PROBLEM TO WORK ON:
Reproduce the data in full, exactly as given, leaving images out.

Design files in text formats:
==========

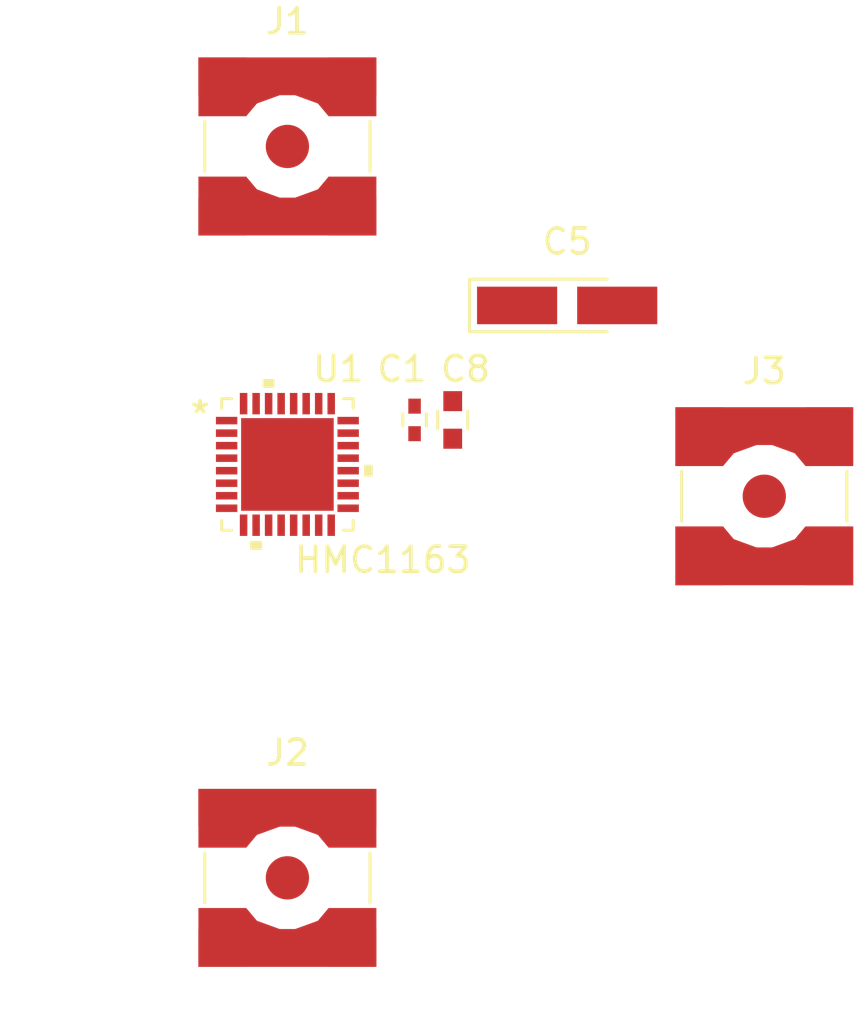
<source format=kicad_pcb>
(kicad_pcb (version 20211014) (generator pcbnew)

  (general
    (thickness 1.6)
  )

  (paper "A4")
  (layers
    (0 "F.Cu" signal)
    (31 "B.Cu" power)
    (32 "B.Adhes" user "B.Adhesive")
    (33 "F.Adhes" user "F.Adhesive")
    (34 "B.Paste" user)
    (35 "F.Paste" user)
    (36 "B.SilkS" user "B.Silkscreen")
    (37 "F.SilkS" user "F.Silkscreen")
    (38 "B.Mask" user)
    (39 "F.Mask" user)
    (40 "Dwgs.User" user "User.Drawings")
    (41 "Cmts.User" user "User.Comments")
    (42 "Eco1.User" user "User.Eco1")
    (43 "Eco2.User" user "User.Eco2")
    (44 "Edge.Cuts" user)
    (45 "Margin" user)
    (46 "B.CrtYd" user "B.Courtyard")
    (47 "F.CrtYd" user "F.Courtyard")
    (48 "B.Fab" user)
    (49 "F.Fab" user)
    (50 "User.1" user)
    (51 "User.2" user)
    (52 "User.3" user)
    (53 "User.4" user)
    (54 "User.5" user)
    (55 "User.6" user)
    (56 "User.7" user)
    (57 "User.8" user)
    (58 "User.9" user)
  )

  (setup
    (stackup
      (layer "F.SilkS" (type "Top Silk Screen"))
      (layer "F.Paste" (type "Top Solder Paste"))
      (layer "F.Mask" (type "Top Solder Mask") (color "Green") (thickness 0.01))
      (layer "F.Cu" (type "copper") (thickness 0.035))
      (layer "dielectric 1" (type "core") (thickness 1.51) (material "FR4") (epsilon_r 4.5) (loss_tangent 0.02))
      (layer "B.Cu" (type "copper") (thickness 0.035))
      (layer "B.Mask" (type "Bottom Solder Mask") (color "Green") (thickness 0.01))
      (layer "B.Paste" (type "Bottom Solder Paste"))
      (layer "B.SilkS" (type "Bottom Silk Screen"))
      (copper_finish "None")
      (dielectric_constraints no)
    )
    (pad_to_mask_clearance 0)
    (pcbplotparams
      (layerselection 0x00010fc_ffffffff)
      (disableapertmacros false)
      (usegerberextensions false)
      (usegerberattributes true)
      (usegerberadvancedattributes true)
      (creategerberjobfile true)
      (svguseinch false)
      (svgprecision 6)
      (excludeedgelayer true)
      (plotframeref false)
      (viasonmask false)
      (mode 1)
      (useauxorigin false)
      (hpglpennumber 1)
      (hpglpenspeed 20)
      (hpglpendiameter 15.000000)
      (dxfpolygonmode true)
      (dxfimperialunits true)
      (dxfusepcbnewfont true)
      (psnegative false)
      (psa4output false)
      (plotreference true)
      (plotvalue true)
      (plotinvisibletext false)
      (sketchpadsonfab false)
      (subtractmaskfromsilk false)
      (outputformat 1)
      (mirror false)
      (drillshape 1)
      (scaleselection 1)
      (outputdirectory "")
    )
  )

  (net 0 "")
  (net 1 "+5V")
  (net 2 "GND")
  (net 3 "Net-(J1-Pad1)")
  (net 4 "Net-(J2-Pad1)")
  (net 5 "/RF_OUT")
  (net 6 "unconnected-(U1-Pad1)")
  (net 7 "unconnected-(U1-Pad2)")
  (net 8 "unconnected-(U1-Pad3)")
  (net 9 "unconnected-(U1-Pad4)")
  (net 10 "unconnected-(U1-Pad6)")
  (net 11 "unconnected-(U1-Pad7)")
  (net 12 "unconnected-(U1-Pad8)")
  (net 13 "unconnected-(U1-Pad9)")
  (net 14 "unconnected-(U1-Pad10)")
  (net 15 "unconnected-(U1-Pad11)")
  (net 16 "unconnected-(U1-Pad13)")
  (net 17 "unconnected-(U1-Pad14)")
  (net 18 "unconnected-(U1-Pad15)")
  (net 19 "unconnected-(U1-Pad16)")
  (net 20 "unconnected-(U1-Pad17)")
  (net 21 "unconnected-(U1-Pad18)")
  (net 22 "unconnected-(U1-Pad20)")
  (net 23 "unconnected-(U1-Pad22)")
  (net 24 "unconnected-(U1-Pad23)")
  (net 25 "unconnected-(U1-Pad24)")
  (net 26 "unconnected-(U1-Pad25)")
  (net 27 "unconnected-(U1-Pad26)")
  (net 28 "unconnected-(U1-Pad27)")
  (net 29 "unconnected-(U1-Pad28)")
  (net 30 "unconnected-(U1-Pad30)")
  (net 31 "unconnected-(U1-Pad31)")
  (net 32 "unconnected-(U1-Pad32)")

  (footprint "Capacitors_SMD:C_0603" (layer "F.Cu") (at -16.256 40.132 -90))

  (footprint "Libraries:HMC1162LP5E" (layer "F.Cu") (at -22.86 41.91))

  (footprint "Connectors:SMA_SMD_Jack_Straight" (layer "F.Cu") (at -3.81 43.18))

  (footprint "Connectors:SMA_SMD_Jack_Straight" (layer "F.Cu") (at -22.86 29.21))

  (footprint "Capacitors_Tantalum_SMD:CP_Tantalum_Case-A_EIA-3216-18_Hand" (layer "F.Cu") (at -11.684 35.56))

  (footprint "Connectors:SMA_SMD_Jack_Straight" (layer "F.Cu") (at -22.86 58.42))

  (footprint "Capacitors_SMD:C_0402" (layer "F.Cu") (at -17.78 40.132 -90))

)

</source>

==========

TASK RESPONSE:
<source format=kicad_pcb>
(kicad_pcb (version 20211014) (generator pcbnew)

  (general
    (thickness 1.6)
  )

  (paper "A4")
  (layers
    (0 "F.Cu" signal)
    (31 "B.Cu" power)
    (32 "B.Adhes" user "B.Adhesive")
    (33 "F.Adhes" user "F.Adhesive")
    (34 "B.Paste" user)
    (35 "F.Paste" user)
    (36 "B.SilkS" user "B.Silkscreen")
    (37 "F.SilkS" user "F.Silkscreen")
    (38 "B.Mask" user)
    (39 "F.Mask" user)
    (40 "Dwgs.User" user "User.Drawings")
    (41 "Cmts.User" user "User.Comments")
    (42 "Eco1.User" user "User.Eco1")
    (43 "Eco2.User" user "User.Eco2")
    (44 "Edge.Cuts" user)
    (45 "Margin" user)
    (46 "B.CrtYd" user "B.Courtyard")
    (47 "F.CrtYd" user "F.Courtyard")
    (48 "B.Fab" user)
    (49 "F.Fab" user)
    (50 "User.1" user)
    (51 "User.2" user)
    (52 "User.3" user)
    (53 "User.4" user)
    (54 "User.5" user)
    (55 "User.6" user)
    (56 "User.7" user)
    (57 "User.8" user)
    (58 "User.9" user)
  )

  (setup
    (stackup
      (layer "F.SilkS" (type "Top Silk Screen"))
      (layer "F.Paste" (type "Top Solder Paste"))
      (layer "F.Mask" (type "Top Solder Mask") (color "Green") (thickness 0.01))
      (layer "F.Cu" (type "copper") (thickness 0.035))
      (layer "dielectric 1" (type "core") (thickness 1.51) (material "FR4") (epsilon_r 4.5) (loss_tangent 0.02))
      (layer "B.Cu" (type "copper") (thickness 0.035))
      (layer "B.Mask" (type "Bottom Solder Mask") (color "Green") (thickness 0.01))
      (layer "B.Paste" (type "Bottom Solder Paste"))
      (layer "B.SilkS" (type "Bottom Silk Screen"))
      (copper_finish "None")
      (dielectric_constraints no)
    )
    (pad_to_mask_clearance 0)
    (pcbplotparams
      (layerselection 0x00010fc_ffffffff)
      (disableapertmacros false)
      (usegerberextensions false)
      (usegerberattributes true)
      (usegerberadvancedattributes true)
      (creategerberjobfile true)
      (svguseinch false)
      (svgprecision 6)
      (excludeedgelayer true)
      (plotframeref false)
      (viasonmask false)
      (mode 1)
      (useauxorigin false)
      (hpglpennumber 1)
      (hpglpenspeed 20)
      (hpglpendiameter 15.000000)
      (dxfpolygonmode true)
      (dxfimperialunits true)
      (dxfusepcbnewfont true)
      (psnegative false)
      (psa4output false)
      (plotreference true)
      (plotvalue true)
      (plotinvisibletext false)
      (sketchpadsonfab false)
      (subtractmaskfromsilk false)
      (outputformat 1)
      (mirror false)
      (drillshape 1)
      (scaleselection 1)
      (outputdirectory "")
    )
  )

  (net 0 "")
  (net 1 "+5V")
  (net 2 "GND")
  (net 3 "Net-(J1-Pad1)")
  (net 4 "Net-(J2-Pad1)")
  (net 5 "/RF_OUT")
  (net 6 "unconnected-(U1-Pad1)")
  (net 7 "unconnected-(U1-Pad2)")
  (net 8 "unconnected-(U1-Pad3)")
  (net 9 "unconnected-(U1-Pad4)")
  (net 10 "unconnected-(U1-Pad6)")
  (net 11 "unconnected-(U1-Pad7)")
  (net 12 "unconnected-(U1-Pad8)")
  (net 13 "unconnected-(U1-Pad9)")
  (net 14 "unconnected-(U1-Pad10)")
  (net 15 "unconnected-(U1-Pad11)")
  (net 16 "unconnected-(U1-Pad13)")
  (net 17 "unconnected-(U1-Pad14)")
  (net 18 "unconnected-(U1-Pad15)")
  (net 19 "unconnected-(U1-Pad16)")
  (net 20 "unconnected-(U1-Pad17)")
  (net 21 "unconnected-(U1-Pad18)")
  (net 22 "unconnected-(U1-Pad20)")
  (net 23 "unconnected-(U1-Pad22)")
  (net 24 "unconnected-(U1-Pad23)")
  (net 25 "unconnected-(U1-Pad24)")
  (net 26 "unconnected-(U1-Pad25)")
  (net 27 "unconnected-(U1-Pad26)")
  (net 28 "unconnected-(U1-Pad27)")
  (net 29 "unconnected-(U1-Pad28)")
  (net 30 "unconnected-(U1-Pad30)")
  (net 31 "unconnected-(U1-Pad31)")
  (net 32 "unconnected-(U1-Pad32)")

  (footprint "Capacitors_SMD:C_0603" (layer "F.Cu") (at -16.256 40.132 -90))

  (footprint "Libraries:HMC1162LP5E" (layer "F.Cu") (at -22.86 41.91))

  (footprint "Connectors:SMA_SMD_Jack_Straight" (layer "F.Cu") (at -3.81 43.18))

  (footprint "Connectors:SMA_SMD_Jack_Straight" (layer "F.Cu") (at -22.86 29.21))

  (footprint "Capacitors_Tantalum_SMD:CP_Tantalum_Case-A_EIA-3216-18_Hand" (layer "F.Cu") (at -11.684 35.56))

  (footprint "Connectors:SMA_SMD_Jack_Straight" (layer "F.Cu") (at -22.86 58.42))

  (footprint "Capacitors_SMD:C_0402" (layer "F.Cu") (at -17.78 40.132 -90))

)

</source>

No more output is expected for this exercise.